Ese metafórico árbol (5) demuestra esta verdad. Dios había dicho al Hombre y a la Mujer: «Conoced todas las leyes y misterios de la creación. Pero no pretendáis  usurparme el derecho de ser el Creador del hombre. Para propagar la especie humana bastará el amor mío, que circulará en vosotros y, sin libídine sensual, solo por latido de caridad, dará vida a los nuevos Adanes de la estirpe. Os doy todo; y únicamente me reservo este misterio de la formación del hombre».

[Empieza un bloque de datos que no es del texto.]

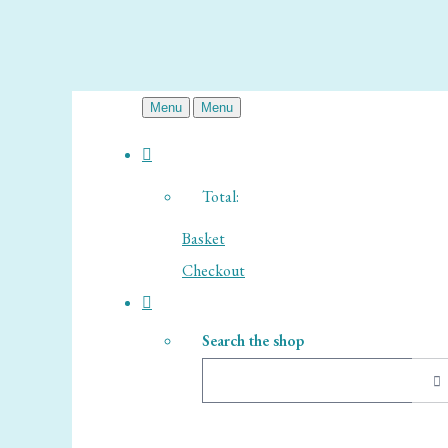
Menu
Menu
Total:
Basket
Checkout
Search the shop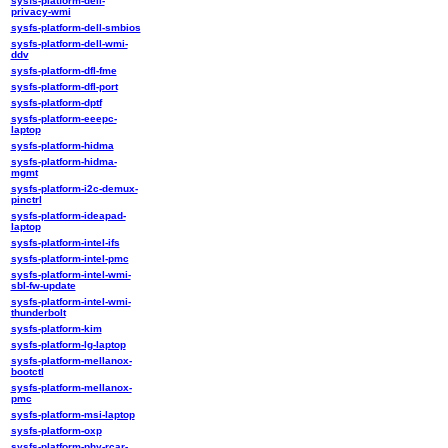
sysfs-platform-dell-
privacy-wmi
sysfs-platform-dell-smbios
sysfs-platform-dell-wmi-
ddv
sysfs-platform-dfl-fme
sysfs-platform-dfl-port
sysfs-platform-dptf
sysfs-platform-eeepc-
laptop
sysfs-platform-hidma
sysfs-platform-hidma-
mgmt
sysfs-platform-i2c-demux-
pinctrl
sysfs-platform-ideapad-
laptop
sysfs-platform-intel-ifs
sysfs-platform-intel-pmc
sysfs-platform-intel-wmi-
sbl-fw-update
sysfs-platform-intel-wmi-
thunderbolt
sysfs-platform-kim
sysfs-platform-lg-laptop
sysfs-platform-mellanox-
bootctl
sysfs-platform-mellanox-
pmc
sysfs-platform-msi-laptop
sysfs-platform-oxp
sysfs-platform-phy-rcar-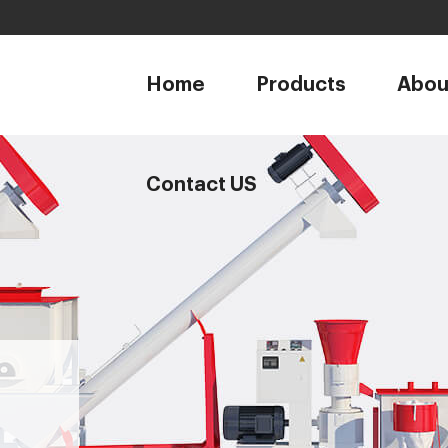
1
Home
Products
Abou
Contact US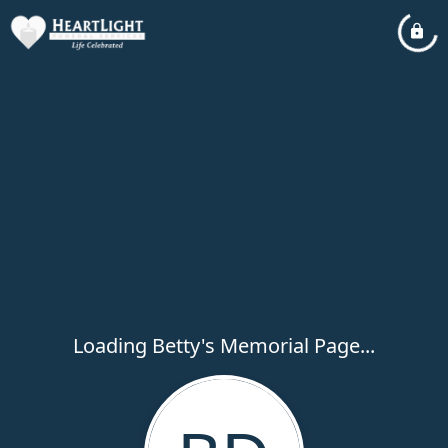
Loading Betty's Memorial Page...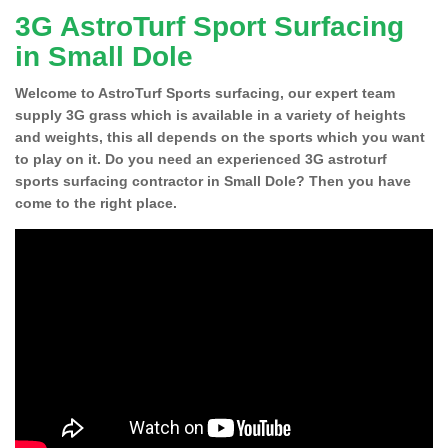
3G AstroTurf Sport Surfacing
in Small Dole
Welcome to AstroTurf Sports surfacing, our expert team
supply 3G grass which is available in a variety of heights
and weights, this all depends on the sports which you want
to play on it. Do you need an experienced 3G astroturf
sports surfacing contractor in Small Dole? Then you have
come to the right place.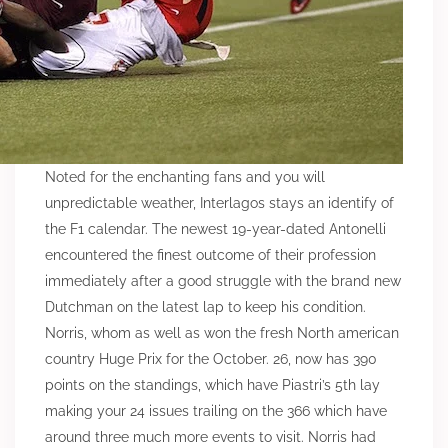
Noted for the enchanting fans and you will
unpredictable weather, Interlagos stays an identify of
the F1 calendar. The newest 19-year-dated Antonelli
encountered the finest outcome of their profession
immediately after a good struggle with the brand new
Dutchman on the latest lap to keep his condition.
Norris, whom as well as won the fresh North american
country Huge Prix for the October. 26, now has 390
points on the standings, which have Piastri’s 5th lay
making your 24 issues trailing on the 366 which have
around three much more events to visit. Norris had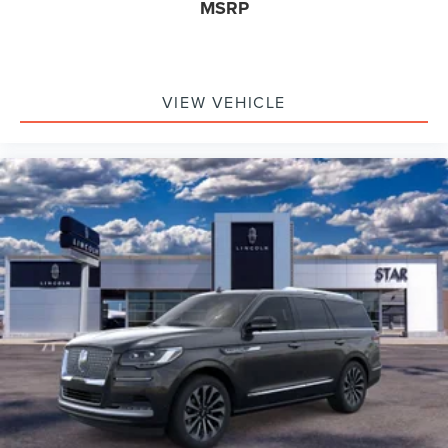
MSRP
VIEW VEHICLE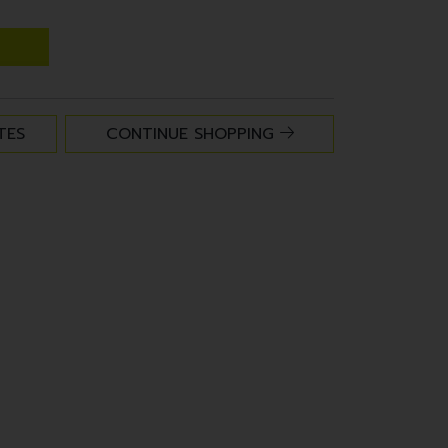
TES
CONTINUE SHOPPING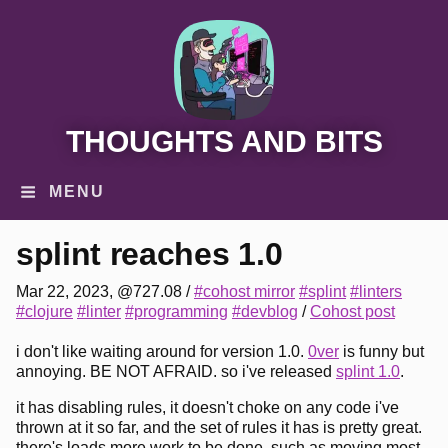
THOUGHTS AND BITS
MENU
splint reaches 1.0
Mar 22, 2023, @727.08
/
#cohost mirror
#splint
#linters
#clojure
#linter
#programming
#devblog
/
Cohost post
i don't like waiting around for version 1.0.
0ver
is funny but
annoying. BE NOT AFRAID. so i've released
splint 1.0
.
it has disabling rules, it doesn't choke on any code i've
thrown at it so far, and the set of rules it has is pretty great.
there's loads more work to be done, such as moving most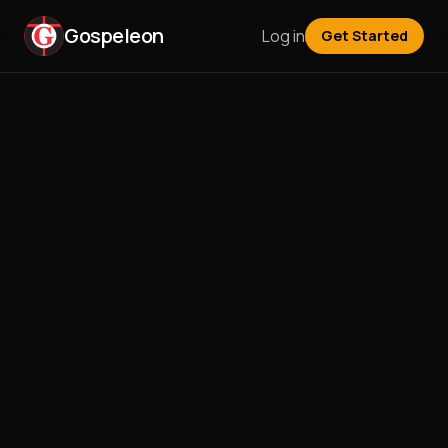
Gospeleon
Log in
Get Started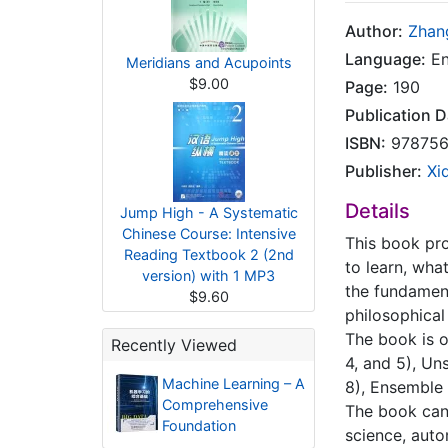
Author:
Zhan
Language:
En
Meridians and Acupoints
$9.00
Page:
190
Publication D
ISBN:
978756
Publisher:
Xi
Details
Jump High - A Systematic
Chinese Course: Intensive
This book pro
Reading Textbook 2 (2nd
to learn, wha
version) with 1 MP3
the fundament
$9.60
philosophical
The book is o
Recently Viewed
4, and 5), Un
Machine Learning – A
8), Ensemble 
Comprehensive
The book can
Foundation
science, auto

Satanás se propuso arrebatar al Hombre esta virginidad intelectual y así, con su lengua viperina, halagó y acarició miembros y ojos de Eva suscitando en ella sensaciones y sutilezas no experimentadas anteriormente porque no estaban intoxicados por la Malicia. Y ella «vio» y, viendo, quiso probar. La carne habíase despertado. ¡Oh, si hubiera llamado a Dios! Decirle: «Padre, me encuentro enferma. La serpiente me ha acariciado y ha penetrado la turbación en mí». El Padre la habría purificado y curado con su aliento, ya que lo mismo que le había infundido la vida, podía infundirle nuevamente la inocencia, quitándole el recuerdo del tóxico serpentino y, aún más, infundiendo en ella repugnancia hacia la Serpiente, como sucede con aquellos que, habiendo estado aquejados de un mal, una vez curados del mismo, les queda repugnancia instintiva hacia él. Pero Eva no acude al Padre. Eva torna a la Serpiente. Aquella sensación le resulta dulce. «Viendo que el fruto del árbol era bueno de comer, hermoso a la vista y de agradable aspecto, lo cogió y comió de él» (6). Y ella «comprendió». Bajó entonces la malicia a roerle las entrañas. Vio con nuevos ojos y oyó con nuevos oídos los instintos y la voz de las bestias; y los deseó con ansia loca.

Fue la primera en pecar. Condujo a su compañero a pecar. Por eso sobre la mujer pesa una mayor condena. Por Eva el hombre llegó a rebelarse contra Dios y por ella conoció la lujuria y la muerte. Por ella perdió el dominio sobre sus tres reinos: el del espíritu, porque permitió que el espíritu desobedeciera a Dios; el de lo moral, porque permitió que las pasiones se adueñasen de él; el de la carne, porque le rebajó a las leyes instintivas de las bestias. «La serpiente me engañó», dijo Eva  «La mujer me presentó el fruto, y comí de él» dijo Adán (7). Y el triple, desenfrenado apetito, desde entonces,  tiene entre sus garras los tres reinos del hombre”.